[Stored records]
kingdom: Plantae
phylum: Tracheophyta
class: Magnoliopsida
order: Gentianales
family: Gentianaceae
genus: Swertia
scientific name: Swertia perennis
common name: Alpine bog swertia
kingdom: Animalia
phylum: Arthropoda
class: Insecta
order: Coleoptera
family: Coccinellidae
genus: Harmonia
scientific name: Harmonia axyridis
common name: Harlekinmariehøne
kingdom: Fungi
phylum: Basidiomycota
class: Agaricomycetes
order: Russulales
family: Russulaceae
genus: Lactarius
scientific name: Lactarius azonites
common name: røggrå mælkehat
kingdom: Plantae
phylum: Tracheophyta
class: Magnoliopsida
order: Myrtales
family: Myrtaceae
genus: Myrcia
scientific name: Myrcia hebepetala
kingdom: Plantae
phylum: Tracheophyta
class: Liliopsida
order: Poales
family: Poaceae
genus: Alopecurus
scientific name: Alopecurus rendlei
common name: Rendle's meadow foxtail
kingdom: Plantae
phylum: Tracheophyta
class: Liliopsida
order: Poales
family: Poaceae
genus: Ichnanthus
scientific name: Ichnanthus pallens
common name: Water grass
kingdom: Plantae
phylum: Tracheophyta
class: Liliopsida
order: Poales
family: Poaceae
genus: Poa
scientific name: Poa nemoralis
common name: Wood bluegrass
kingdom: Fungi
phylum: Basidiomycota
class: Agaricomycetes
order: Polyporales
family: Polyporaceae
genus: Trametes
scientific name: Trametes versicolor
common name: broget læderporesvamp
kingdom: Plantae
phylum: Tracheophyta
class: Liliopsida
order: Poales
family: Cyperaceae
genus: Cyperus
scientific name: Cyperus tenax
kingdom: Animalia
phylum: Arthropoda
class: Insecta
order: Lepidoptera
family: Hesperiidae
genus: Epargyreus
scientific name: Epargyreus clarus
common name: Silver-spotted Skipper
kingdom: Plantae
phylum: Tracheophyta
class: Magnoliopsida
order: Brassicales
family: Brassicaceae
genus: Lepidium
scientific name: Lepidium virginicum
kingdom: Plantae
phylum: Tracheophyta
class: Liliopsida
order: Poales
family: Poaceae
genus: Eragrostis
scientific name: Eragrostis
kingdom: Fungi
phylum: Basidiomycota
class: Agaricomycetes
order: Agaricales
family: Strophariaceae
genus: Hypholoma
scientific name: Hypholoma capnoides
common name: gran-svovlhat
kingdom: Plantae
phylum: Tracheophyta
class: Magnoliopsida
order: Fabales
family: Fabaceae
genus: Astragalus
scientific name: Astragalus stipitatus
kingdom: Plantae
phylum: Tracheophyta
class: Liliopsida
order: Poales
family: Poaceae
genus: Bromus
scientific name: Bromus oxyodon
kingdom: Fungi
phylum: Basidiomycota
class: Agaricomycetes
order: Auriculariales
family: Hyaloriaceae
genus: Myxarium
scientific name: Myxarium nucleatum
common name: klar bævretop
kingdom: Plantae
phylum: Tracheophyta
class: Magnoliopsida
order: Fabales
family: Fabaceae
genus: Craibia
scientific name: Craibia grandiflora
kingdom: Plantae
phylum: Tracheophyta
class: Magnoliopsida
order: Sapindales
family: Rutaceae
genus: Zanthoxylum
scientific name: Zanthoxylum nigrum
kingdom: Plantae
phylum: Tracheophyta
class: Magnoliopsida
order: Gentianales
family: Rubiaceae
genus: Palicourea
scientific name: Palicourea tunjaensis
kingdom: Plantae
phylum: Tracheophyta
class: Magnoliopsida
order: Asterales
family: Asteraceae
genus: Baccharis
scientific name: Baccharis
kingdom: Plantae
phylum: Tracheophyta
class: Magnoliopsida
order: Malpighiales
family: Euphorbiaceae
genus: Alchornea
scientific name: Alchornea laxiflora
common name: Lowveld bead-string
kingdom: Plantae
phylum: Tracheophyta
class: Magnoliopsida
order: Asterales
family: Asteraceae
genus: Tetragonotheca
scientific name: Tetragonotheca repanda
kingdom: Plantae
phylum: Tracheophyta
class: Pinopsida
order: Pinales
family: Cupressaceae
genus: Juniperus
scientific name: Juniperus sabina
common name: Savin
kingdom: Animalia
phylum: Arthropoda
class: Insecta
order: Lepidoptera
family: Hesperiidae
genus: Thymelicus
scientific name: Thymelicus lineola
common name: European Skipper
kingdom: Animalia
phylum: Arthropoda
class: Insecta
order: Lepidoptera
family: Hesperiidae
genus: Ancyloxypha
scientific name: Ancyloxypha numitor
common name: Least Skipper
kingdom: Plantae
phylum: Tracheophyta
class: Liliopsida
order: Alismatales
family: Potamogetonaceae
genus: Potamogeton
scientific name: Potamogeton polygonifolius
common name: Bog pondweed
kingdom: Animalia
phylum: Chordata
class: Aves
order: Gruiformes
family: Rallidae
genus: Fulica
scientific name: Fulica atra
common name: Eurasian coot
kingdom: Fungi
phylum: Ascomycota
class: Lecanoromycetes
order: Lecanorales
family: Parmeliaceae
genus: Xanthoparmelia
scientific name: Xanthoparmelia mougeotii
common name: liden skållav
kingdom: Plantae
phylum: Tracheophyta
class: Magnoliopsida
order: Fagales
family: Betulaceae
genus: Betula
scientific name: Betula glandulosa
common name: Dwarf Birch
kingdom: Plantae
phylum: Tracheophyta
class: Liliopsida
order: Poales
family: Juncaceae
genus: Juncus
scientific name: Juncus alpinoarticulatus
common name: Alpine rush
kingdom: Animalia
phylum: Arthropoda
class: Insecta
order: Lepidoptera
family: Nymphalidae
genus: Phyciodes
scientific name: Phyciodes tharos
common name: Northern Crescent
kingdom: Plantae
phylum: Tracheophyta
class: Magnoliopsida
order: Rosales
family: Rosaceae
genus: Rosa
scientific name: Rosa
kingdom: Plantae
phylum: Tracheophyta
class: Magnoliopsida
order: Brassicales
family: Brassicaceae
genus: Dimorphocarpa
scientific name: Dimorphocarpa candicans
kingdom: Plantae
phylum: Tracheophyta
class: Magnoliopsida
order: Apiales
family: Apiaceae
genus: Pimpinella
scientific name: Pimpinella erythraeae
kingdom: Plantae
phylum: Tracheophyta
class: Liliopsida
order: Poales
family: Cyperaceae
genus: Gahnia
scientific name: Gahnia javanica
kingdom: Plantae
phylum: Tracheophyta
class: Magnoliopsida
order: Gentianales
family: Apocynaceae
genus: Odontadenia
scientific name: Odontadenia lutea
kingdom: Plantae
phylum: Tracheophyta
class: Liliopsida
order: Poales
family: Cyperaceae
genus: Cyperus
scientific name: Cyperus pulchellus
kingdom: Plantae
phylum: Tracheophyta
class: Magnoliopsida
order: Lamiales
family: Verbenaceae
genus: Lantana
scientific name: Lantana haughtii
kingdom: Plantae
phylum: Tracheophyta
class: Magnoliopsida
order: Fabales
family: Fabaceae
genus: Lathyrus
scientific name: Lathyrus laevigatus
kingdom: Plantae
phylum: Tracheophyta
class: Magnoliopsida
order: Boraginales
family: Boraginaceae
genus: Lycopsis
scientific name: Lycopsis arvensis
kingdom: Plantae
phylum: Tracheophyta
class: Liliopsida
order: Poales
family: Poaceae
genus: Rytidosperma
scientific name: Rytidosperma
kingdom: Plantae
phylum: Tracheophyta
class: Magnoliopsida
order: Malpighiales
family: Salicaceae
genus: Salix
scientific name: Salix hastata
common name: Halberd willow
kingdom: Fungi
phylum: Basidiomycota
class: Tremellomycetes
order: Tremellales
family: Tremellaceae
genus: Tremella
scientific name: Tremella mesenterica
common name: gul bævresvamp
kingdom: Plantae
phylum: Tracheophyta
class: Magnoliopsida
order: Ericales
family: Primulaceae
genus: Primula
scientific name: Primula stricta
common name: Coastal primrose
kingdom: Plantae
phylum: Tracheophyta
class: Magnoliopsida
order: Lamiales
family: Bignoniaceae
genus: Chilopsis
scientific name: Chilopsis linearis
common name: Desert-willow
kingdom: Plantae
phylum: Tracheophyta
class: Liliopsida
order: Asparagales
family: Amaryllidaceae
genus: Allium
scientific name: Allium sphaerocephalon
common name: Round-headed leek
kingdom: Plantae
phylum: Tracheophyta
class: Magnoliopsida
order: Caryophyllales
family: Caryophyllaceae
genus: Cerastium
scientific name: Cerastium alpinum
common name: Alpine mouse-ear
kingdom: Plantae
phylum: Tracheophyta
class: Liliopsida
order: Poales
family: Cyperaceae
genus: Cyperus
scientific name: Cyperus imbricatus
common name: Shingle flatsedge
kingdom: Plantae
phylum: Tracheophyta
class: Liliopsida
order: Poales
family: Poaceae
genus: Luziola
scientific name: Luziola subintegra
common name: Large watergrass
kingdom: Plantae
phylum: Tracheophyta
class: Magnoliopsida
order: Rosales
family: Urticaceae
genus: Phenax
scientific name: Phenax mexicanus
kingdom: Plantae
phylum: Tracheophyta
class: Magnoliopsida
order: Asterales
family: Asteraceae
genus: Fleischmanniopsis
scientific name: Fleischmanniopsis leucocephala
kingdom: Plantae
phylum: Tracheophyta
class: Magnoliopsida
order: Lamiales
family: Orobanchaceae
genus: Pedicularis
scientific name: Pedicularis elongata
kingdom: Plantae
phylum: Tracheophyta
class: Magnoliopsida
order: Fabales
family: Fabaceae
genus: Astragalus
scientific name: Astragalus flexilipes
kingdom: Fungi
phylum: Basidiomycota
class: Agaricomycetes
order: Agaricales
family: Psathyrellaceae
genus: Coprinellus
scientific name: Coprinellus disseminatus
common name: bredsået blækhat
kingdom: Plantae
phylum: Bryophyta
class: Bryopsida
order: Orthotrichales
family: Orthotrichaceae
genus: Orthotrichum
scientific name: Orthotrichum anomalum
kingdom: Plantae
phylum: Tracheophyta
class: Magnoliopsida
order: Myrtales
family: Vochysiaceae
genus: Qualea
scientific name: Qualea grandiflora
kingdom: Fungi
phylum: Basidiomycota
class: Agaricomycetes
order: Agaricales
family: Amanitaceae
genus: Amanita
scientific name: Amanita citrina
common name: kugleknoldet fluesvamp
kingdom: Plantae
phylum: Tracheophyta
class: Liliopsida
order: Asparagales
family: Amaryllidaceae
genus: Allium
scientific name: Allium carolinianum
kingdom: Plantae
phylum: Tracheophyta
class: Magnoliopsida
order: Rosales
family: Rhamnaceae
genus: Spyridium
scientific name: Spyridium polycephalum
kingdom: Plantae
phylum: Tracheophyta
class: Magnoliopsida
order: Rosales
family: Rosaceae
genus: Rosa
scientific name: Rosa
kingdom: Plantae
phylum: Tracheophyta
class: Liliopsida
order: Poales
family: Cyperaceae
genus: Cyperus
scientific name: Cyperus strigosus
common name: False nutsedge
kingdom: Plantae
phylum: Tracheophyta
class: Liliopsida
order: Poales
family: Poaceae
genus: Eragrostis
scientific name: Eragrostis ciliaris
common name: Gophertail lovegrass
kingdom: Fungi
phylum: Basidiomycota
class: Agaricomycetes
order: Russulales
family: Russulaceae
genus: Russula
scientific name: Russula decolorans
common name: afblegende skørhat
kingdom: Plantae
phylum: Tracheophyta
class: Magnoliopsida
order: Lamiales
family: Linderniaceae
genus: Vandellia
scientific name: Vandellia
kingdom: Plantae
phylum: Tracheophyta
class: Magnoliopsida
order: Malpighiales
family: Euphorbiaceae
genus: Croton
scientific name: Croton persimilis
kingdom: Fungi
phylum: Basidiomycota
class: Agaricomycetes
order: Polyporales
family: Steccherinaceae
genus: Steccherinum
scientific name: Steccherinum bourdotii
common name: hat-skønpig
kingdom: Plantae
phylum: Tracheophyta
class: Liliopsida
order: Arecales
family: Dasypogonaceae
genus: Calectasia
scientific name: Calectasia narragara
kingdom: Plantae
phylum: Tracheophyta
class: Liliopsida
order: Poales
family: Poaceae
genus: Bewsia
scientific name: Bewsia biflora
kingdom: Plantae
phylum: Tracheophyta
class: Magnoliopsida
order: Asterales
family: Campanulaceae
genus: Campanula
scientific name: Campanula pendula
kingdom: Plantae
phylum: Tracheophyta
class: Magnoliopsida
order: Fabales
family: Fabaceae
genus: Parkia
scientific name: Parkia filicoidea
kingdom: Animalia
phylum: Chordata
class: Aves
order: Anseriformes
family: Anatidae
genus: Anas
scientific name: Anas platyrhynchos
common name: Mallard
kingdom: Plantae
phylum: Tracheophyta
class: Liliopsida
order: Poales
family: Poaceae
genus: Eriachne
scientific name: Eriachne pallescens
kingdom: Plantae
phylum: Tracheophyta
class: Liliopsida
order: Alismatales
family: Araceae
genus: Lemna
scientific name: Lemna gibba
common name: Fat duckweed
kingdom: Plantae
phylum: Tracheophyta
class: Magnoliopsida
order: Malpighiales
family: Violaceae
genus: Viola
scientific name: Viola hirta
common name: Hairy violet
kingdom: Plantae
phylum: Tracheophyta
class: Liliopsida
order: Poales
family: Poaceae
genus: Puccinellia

* Given instruction *
In the records above, copy word for word every line from the one containing "genus: Baccharis" through the one containing "genus: Thymelicus", including both of those lines.

* Result below *
genus: Baccharis
scientific name: Baccharis
kingdom: Plantae
phylum: Tracheophyta
class: Magnoliopsida
order: Malpighiales
family: Euphorbiaceae
genus: Alchornea
scientific name: Alchornea laxiflora
common name: Lowveld bead-string
kingdom: Plantae
phylum: Tracheophyta
class: Magnoliopsida
order: Asterales
family: Asteraceae
genus: Tetragonotheca
scientific name: Tetragonotheca repanda
kingdom: Plantae
phylum: Tracheophyta
class: Pinopsida
order: Pinales
family: Cupressaceae
genus: Juniperus
scientific name: Juniperus sabina
common name: Savin
kingdom: Animalia
phylum: Arthropoda
class: Insecta
order: Lepidoptera
family: Hesperiidae
genus: Thymelicus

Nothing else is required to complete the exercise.